DATA SHOWN -
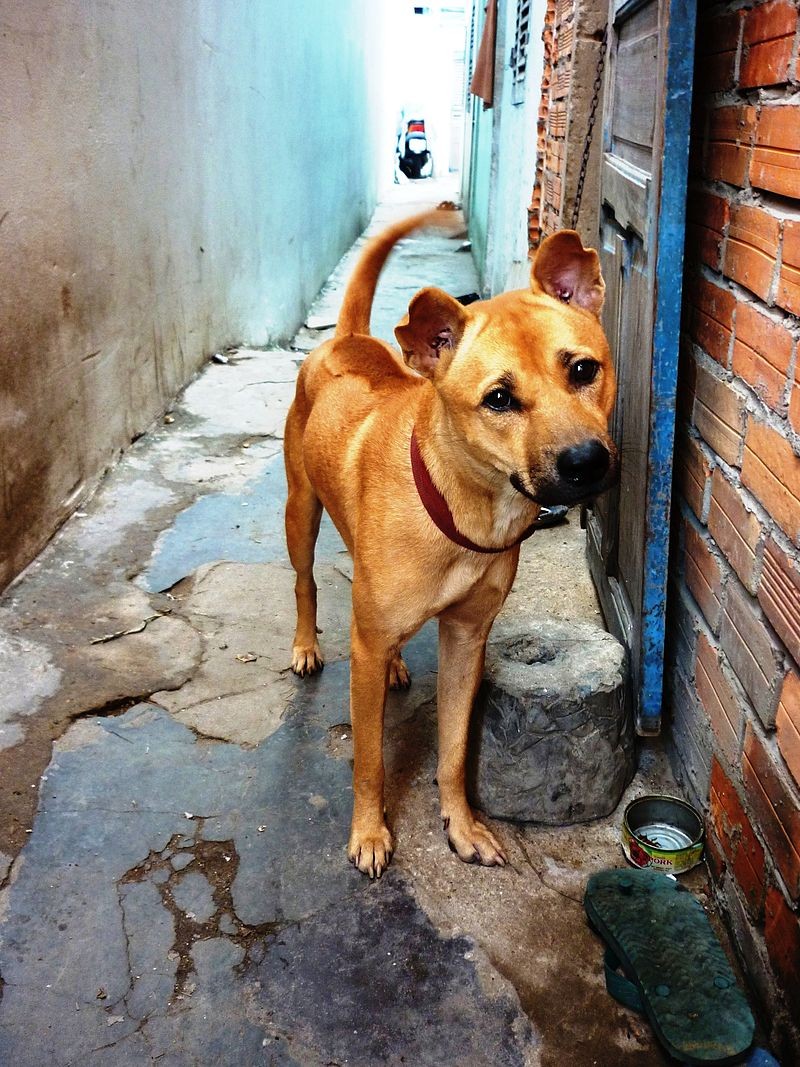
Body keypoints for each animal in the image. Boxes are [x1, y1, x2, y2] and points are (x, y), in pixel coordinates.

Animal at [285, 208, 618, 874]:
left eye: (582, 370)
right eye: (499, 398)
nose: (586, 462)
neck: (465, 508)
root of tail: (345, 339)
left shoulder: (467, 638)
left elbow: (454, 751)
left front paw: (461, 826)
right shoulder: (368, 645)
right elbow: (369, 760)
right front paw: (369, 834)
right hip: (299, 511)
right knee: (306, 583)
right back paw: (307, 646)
==
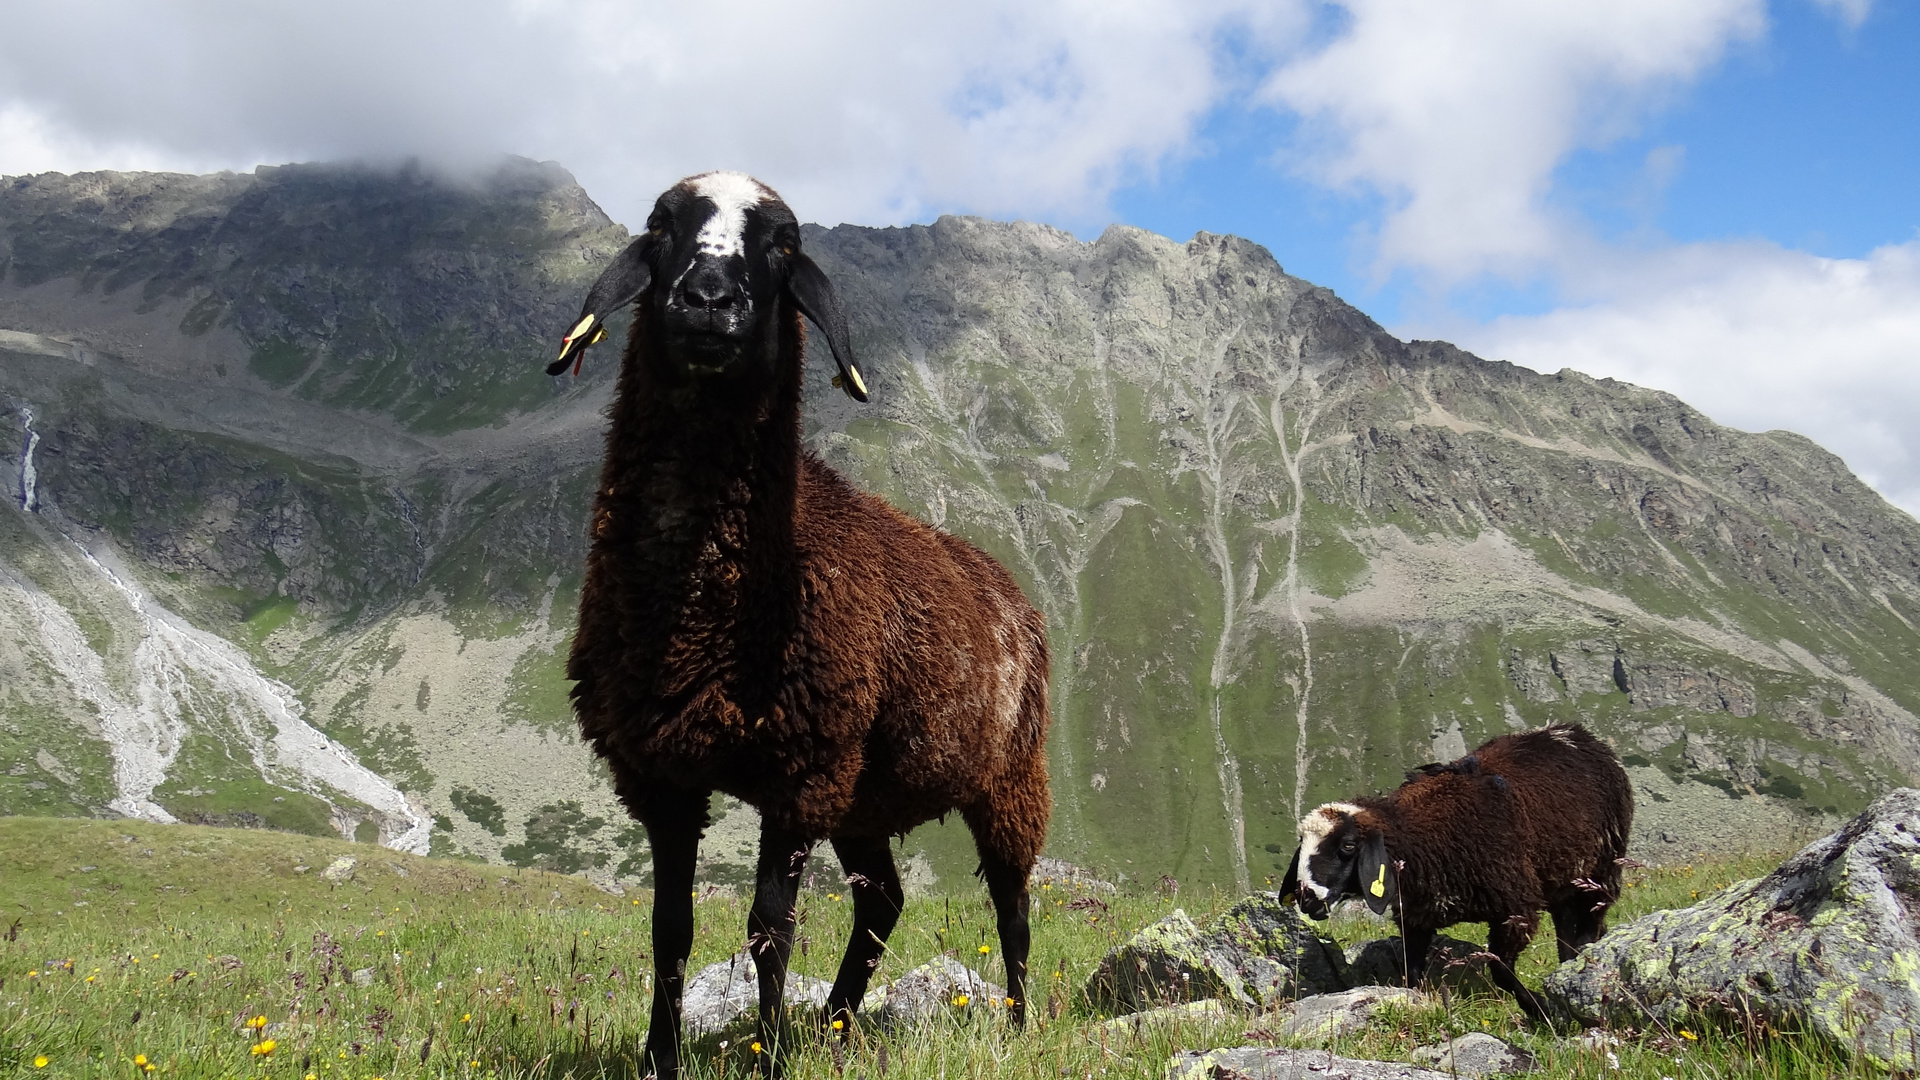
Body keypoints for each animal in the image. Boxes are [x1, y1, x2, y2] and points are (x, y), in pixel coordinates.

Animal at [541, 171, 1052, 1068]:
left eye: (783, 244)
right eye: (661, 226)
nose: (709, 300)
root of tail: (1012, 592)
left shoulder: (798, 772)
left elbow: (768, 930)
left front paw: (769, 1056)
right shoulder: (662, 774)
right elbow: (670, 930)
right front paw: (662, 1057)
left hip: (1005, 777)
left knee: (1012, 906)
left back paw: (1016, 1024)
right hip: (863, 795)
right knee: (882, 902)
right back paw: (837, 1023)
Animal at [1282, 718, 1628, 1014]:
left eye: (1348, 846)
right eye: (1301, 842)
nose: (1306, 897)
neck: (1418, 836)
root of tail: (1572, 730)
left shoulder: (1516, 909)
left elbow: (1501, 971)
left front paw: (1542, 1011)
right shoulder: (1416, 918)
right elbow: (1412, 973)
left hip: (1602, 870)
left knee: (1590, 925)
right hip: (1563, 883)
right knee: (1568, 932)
...
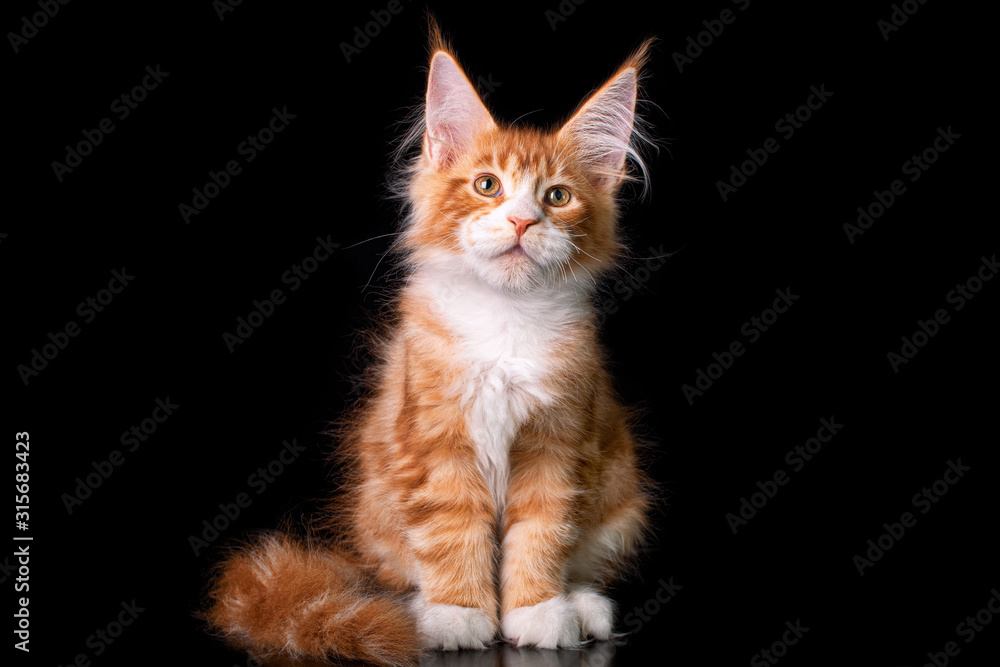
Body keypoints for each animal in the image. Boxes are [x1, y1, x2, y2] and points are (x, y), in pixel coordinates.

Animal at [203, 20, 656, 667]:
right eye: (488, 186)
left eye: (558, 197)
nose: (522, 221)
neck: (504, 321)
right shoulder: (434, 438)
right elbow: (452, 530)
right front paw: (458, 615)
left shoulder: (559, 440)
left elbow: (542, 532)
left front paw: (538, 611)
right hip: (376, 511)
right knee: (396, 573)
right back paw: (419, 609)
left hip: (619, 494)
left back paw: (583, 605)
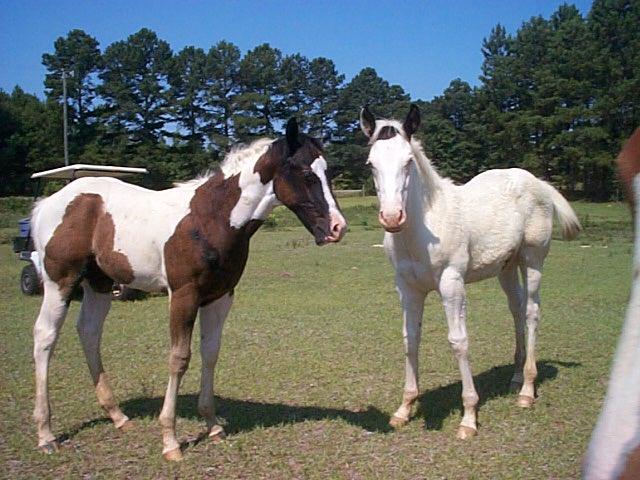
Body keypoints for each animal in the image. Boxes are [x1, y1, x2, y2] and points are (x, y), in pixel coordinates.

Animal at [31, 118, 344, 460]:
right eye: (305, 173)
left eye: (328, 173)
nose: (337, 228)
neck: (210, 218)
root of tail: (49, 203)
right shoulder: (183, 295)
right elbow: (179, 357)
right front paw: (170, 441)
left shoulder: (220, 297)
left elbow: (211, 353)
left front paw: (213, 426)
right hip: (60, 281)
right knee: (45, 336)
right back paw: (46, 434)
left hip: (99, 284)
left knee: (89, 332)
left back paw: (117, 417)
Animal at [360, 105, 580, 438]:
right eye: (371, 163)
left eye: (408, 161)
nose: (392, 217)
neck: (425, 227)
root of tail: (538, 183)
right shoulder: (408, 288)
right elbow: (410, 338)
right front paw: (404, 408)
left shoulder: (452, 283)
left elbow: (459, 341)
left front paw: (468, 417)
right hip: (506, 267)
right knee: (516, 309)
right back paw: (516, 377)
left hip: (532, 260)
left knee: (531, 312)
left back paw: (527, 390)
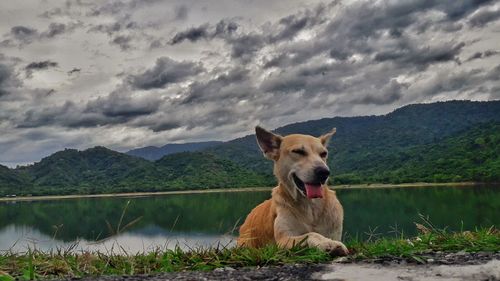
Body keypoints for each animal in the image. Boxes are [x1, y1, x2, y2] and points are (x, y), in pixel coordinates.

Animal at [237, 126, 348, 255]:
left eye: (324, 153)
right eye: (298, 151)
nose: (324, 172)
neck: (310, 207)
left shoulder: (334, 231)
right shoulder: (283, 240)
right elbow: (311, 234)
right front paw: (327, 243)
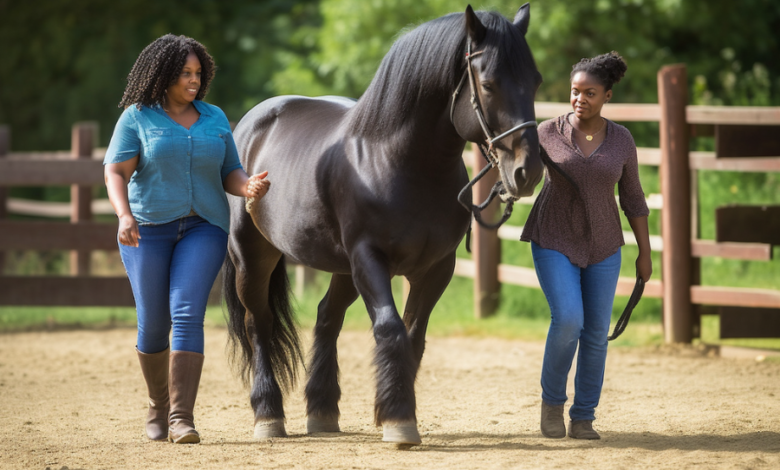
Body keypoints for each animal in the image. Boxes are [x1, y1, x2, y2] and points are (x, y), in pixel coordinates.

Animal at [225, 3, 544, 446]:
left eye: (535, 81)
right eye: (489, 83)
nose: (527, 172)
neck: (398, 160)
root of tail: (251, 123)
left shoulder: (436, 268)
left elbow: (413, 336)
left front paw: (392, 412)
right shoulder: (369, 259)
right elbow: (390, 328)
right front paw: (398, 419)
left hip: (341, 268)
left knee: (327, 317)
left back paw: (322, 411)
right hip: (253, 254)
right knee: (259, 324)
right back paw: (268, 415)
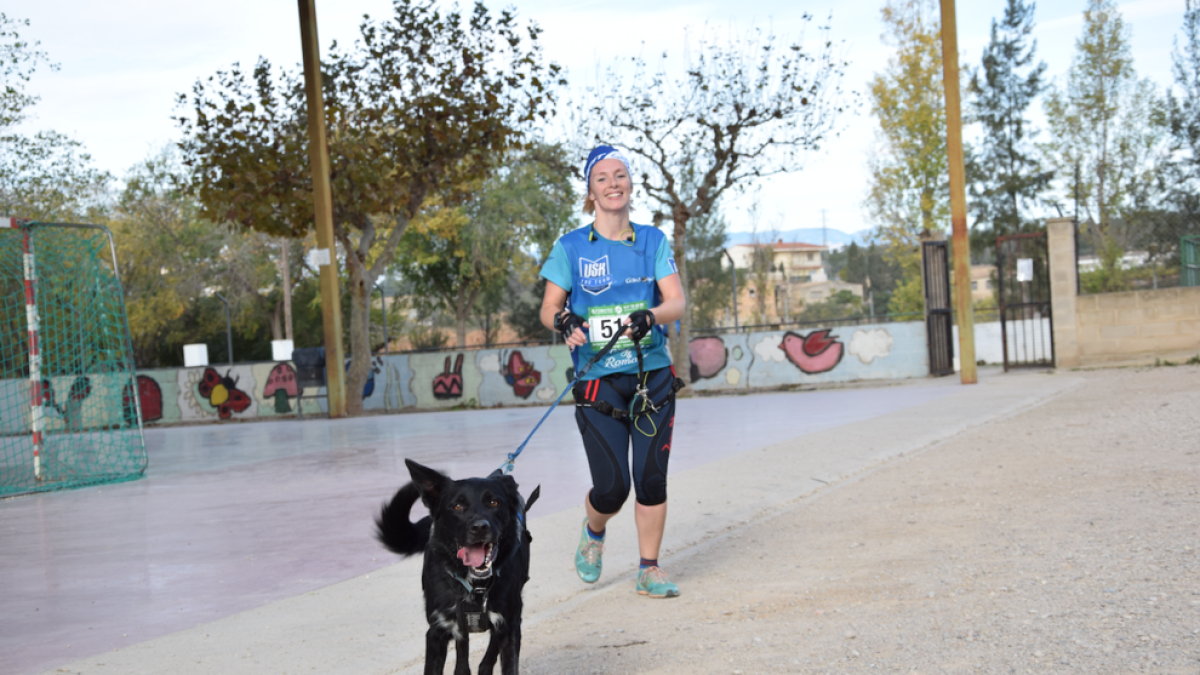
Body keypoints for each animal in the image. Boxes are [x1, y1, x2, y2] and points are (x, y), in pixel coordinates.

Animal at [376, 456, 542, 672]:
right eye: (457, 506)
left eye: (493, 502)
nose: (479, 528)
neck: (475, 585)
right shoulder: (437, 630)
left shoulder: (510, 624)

TRY IT - From the records above, transcribe only the stretch from the line with "right front paw: (458, 615)" through the line with "right shoulder: (283, 240)", keeping both ends. Omit pictures.

RESPONSE TO THIS EXERCISE -
right front paw: (458, 615)
left shoulder: (559, 440)
left elbow: (542, 532)
left front paw: (538, 611)
right hip: (376, 511)
right knee: (396, 573)
right back paw: (419, 609)
left hip: (619, 494)
left back paw: (583, 605)
Body keypoints for each animal in the image. Boxes are [x1, y1, x2, y2] and points are (x, y), in pixel coordinates.

Animal at [31, 118, 344, 460]:
right eye: (305, 173)
left eye: (328, 173)
nose: (337, 228)
neck: (210, 218)
root of tail: (49, 203)
right shoulder: (183, 295)
right elbow: (179, 357)
right front paw: (170, 441)
left shoulder: (220, 297)
left elbow: (211, 353)
left front paw: (213, 426)
right hip: (60, 281)
right knee: (45, 336)
right back paw: (46, 434)
left hip: (99, 284)
left knee: (89, 332)
left back paw: (117, 417)
Animal at [360, 105, 580, 438]:
right eye: (371, 163)
left eye: (408, 161)
nose: (392, 217)
neck: (425, 227)
root of tail: (538, 183)
right shoulder: (408, 288)
right elbow: (410, 338)
right front paw: (404, 408)
left shoulder: (452, 283)
left elbow: (459, 341)
left front paw: (468, 417)
right hip: (506, 267)
right knee: (516, 309)
right back paw: (516, 377)
left hip: (532, 260)
left knee: (531, 312)
left back paw: (527, 390)
Body keypoints for each animal in the image. Boxes are [x1, y1, x2, y2] and points are (x, y), in pixel coordinates.

Animal at [237, 126, 348, 255]:
left eye: (324, 153)
right eye: (298, 151)
nose: (324, 172)
neck: (310, 207)
left shoulder: (334, 231)
right shoulder: (283, 240)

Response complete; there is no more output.